During LLM inference, the model stores the state of previously processed tokens in the Key-Value (KV) cache to avoid recalculating them. Historically, AI serving frameworks allocated a large, contiguous block of GPU memory for the maximum possible length of the request. Because request lengths are unpredictable, this led to massive internal memory fragmentation and wasted capacity (often up to 60% of GPU memory sitting idle). PagedAttention, introduced by the vLLM project, solves this by breaking the KV cache into fixed-size 'blocks' or 'pages' that can be stored non-contiguously anywhere in the GPU memory. This allows the server to dynamically allocate exact memory as the sequence grows, sharing blocks across multiple concurrent requests.
How It Works
- Virtual Memory: Like an OS, PagedAttention uses a block table to map virtual logical blocks of tokens to physical blocks in the GPU memory.
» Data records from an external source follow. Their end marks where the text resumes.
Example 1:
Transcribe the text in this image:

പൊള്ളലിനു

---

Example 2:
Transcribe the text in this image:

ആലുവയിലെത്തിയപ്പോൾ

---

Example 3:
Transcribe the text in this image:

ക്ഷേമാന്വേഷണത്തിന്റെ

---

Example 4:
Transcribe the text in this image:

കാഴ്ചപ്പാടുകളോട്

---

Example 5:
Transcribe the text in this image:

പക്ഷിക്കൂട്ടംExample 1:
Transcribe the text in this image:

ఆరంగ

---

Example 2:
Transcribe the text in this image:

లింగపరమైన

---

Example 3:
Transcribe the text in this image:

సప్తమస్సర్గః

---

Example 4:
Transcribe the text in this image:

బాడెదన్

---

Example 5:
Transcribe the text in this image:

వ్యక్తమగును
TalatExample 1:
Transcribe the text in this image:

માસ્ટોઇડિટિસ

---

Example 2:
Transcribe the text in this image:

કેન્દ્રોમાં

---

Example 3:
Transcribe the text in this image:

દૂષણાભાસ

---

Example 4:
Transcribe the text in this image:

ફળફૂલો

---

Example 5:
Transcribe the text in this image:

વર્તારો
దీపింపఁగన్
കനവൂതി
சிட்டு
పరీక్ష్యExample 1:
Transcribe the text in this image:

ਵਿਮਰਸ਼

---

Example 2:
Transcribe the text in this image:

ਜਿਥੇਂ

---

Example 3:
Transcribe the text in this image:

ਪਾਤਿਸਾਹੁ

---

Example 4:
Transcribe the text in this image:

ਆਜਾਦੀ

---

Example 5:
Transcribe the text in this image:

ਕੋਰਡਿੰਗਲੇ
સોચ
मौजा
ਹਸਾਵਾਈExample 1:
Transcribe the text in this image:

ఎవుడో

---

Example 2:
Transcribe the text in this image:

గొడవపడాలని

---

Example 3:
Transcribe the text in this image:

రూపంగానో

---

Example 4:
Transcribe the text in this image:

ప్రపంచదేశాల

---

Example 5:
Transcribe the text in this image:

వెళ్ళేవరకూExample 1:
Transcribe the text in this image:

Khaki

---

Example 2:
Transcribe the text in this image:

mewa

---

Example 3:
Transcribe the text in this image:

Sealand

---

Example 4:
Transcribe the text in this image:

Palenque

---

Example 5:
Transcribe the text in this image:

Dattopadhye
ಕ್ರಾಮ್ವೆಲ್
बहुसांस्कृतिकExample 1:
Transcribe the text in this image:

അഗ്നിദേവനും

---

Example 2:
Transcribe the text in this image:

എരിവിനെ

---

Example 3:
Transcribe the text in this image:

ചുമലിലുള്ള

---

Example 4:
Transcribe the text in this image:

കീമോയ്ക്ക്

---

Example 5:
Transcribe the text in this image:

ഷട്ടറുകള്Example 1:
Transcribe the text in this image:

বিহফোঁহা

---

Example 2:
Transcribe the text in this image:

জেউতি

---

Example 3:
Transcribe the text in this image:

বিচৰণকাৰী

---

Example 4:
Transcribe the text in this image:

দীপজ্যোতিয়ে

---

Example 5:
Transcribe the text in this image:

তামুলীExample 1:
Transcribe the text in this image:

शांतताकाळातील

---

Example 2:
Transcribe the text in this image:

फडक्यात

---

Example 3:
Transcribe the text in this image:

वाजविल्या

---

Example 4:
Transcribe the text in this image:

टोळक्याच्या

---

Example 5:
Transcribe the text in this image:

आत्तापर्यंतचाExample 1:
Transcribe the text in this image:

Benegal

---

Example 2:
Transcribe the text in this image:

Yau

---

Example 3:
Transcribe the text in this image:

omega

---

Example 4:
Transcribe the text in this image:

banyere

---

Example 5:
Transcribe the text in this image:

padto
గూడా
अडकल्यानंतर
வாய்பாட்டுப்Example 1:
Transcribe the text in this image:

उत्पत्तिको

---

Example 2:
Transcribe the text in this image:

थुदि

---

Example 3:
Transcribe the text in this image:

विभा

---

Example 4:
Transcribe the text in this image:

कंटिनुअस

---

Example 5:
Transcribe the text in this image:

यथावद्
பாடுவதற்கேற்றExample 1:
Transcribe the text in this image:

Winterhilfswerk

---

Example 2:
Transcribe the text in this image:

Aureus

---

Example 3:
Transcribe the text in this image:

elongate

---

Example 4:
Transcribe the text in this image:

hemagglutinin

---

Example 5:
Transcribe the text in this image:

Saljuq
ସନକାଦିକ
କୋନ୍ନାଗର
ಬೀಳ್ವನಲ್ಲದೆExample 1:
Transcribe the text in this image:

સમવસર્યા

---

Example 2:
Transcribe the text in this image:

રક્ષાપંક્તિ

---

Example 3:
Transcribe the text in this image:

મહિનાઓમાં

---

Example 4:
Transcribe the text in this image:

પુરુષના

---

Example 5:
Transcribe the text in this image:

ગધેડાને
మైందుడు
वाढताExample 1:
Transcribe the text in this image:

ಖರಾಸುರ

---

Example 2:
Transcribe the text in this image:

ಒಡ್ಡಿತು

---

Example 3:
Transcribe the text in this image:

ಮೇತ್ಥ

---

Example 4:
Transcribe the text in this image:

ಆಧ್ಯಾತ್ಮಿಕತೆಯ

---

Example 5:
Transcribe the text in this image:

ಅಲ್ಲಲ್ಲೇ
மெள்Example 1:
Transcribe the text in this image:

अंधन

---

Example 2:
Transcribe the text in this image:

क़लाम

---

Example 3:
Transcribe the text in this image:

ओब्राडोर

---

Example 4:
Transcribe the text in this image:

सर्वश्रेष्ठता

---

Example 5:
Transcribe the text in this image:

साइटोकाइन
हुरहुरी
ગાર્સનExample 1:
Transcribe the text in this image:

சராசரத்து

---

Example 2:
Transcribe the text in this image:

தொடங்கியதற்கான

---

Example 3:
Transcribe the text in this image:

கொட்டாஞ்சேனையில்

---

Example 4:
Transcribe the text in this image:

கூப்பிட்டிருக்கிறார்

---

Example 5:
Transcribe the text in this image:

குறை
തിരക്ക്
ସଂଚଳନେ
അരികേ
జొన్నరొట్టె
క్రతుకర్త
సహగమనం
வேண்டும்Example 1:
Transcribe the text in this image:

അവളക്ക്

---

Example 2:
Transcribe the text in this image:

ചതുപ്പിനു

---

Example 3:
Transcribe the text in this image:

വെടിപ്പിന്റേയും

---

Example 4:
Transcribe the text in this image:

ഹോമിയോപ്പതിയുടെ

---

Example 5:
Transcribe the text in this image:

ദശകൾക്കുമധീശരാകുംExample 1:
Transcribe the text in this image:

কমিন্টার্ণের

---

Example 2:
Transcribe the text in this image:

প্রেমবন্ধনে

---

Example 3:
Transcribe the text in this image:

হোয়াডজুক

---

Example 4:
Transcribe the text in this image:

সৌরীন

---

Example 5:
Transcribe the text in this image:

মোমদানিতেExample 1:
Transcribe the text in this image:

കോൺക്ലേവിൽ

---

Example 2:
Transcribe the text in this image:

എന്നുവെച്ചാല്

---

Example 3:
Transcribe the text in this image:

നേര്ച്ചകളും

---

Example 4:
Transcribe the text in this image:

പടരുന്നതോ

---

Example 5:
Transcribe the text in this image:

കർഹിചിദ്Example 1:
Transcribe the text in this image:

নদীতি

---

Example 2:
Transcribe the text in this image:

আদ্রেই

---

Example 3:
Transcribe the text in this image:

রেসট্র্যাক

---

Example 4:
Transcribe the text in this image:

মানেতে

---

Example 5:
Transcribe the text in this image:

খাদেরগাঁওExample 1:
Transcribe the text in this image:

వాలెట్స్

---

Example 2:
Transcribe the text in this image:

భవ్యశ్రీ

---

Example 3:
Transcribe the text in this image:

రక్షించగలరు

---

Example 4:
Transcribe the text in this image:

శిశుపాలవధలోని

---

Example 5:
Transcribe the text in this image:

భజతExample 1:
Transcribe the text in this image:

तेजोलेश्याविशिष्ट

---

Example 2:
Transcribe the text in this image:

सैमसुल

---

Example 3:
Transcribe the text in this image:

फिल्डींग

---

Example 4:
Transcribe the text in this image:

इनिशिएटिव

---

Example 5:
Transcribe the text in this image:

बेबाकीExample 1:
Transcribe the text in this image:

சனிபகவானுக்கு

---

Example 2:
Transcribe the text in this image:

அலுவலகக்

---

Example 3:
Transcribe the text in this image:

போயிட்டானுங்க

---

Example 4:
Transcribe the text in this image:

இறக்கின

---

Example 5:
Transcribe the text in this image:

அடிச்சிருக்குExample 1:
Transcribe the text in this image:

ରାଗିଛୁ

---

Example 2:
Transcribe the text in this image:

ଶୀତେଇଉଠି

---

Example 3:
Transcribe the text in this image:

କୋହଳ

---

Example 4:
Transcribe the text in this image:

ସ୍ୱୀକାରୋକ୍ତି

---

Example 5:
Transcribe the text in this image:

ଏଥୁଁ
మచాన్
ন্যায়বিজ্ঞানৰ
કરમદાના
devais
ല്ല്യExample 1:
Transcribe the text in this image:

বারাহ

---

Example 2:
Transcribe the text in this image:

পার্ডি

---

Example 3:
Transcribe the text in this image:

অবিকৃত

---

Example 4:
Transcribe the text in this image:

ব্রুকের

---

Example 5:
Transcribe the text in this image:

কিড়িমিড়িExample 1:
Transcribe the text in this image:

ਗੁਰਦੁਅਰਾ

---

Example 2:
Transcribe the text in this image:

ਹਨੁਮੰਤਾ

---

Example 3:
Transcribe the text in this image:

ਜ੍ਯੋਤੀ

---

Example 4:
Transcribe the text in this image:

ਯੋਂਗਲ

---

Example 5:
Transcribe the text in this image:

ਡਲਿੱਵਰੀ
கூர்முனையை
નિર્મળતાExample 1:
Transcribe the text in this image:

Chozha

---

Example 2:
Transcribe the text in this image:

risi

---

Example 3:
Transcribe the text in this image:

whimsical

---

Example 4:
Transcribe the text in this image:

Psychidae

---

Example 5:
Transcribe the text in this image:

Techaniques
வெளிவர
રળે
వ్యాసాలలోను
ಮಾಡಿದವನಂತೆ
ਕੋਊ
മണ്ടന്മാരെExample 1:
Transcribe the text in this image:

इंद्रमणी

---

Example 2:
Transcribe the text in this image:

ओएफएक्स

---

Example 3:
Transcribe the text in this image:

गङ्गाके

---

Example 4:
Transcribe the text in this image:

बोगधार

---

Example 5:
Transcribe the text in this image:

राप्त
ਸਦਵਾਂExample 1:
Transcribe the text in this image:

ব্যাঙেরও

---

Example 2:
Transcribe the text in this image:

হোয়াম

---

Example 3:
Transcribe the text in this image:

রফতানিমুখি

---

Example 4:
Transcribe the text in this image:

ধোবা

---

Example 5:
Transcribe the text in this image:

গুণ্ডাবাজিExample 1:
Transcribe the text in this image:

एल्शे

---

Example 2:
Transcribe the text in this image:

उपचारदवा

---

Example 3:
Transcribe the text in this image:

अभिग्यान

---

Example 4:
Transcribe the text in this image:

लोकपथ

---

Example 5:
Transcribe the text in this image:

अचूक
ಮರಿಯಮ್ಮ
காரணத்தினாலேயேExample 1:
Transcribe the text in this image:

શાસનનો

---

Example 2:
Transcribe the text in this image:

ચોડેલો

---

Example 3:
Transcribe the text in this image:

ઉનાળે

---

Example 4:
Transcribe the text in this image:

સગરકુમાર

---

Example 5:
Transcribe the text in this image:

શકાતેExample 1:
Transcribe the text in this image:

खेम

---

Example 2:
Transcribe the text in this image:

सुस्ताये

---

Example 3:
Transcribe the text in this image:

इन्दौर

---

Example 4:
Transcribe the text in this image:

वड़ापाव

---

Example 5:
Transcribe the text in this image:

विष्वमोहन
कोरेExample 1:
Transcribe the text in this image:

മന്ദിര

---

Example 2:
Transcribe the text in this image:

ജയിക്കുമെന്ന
- Dynamic Allocation: Memory is allocated on-demand, block by block, rather than pre-allocating the theoretical maximum.
- Copy-on-Write: When using techniques like parallel sampling or beam search, multiple requests can share the exact same physical memory blocks for their common prompt prefixes, only allocating new blocks when the generated text diverges.
Common Use Cases
- Maximizing throughput and reducing costs for high-traffic LLM inference APIs.
- Efficiently serving complex agentic workflows that require multiple parallel completions from the same base prompt.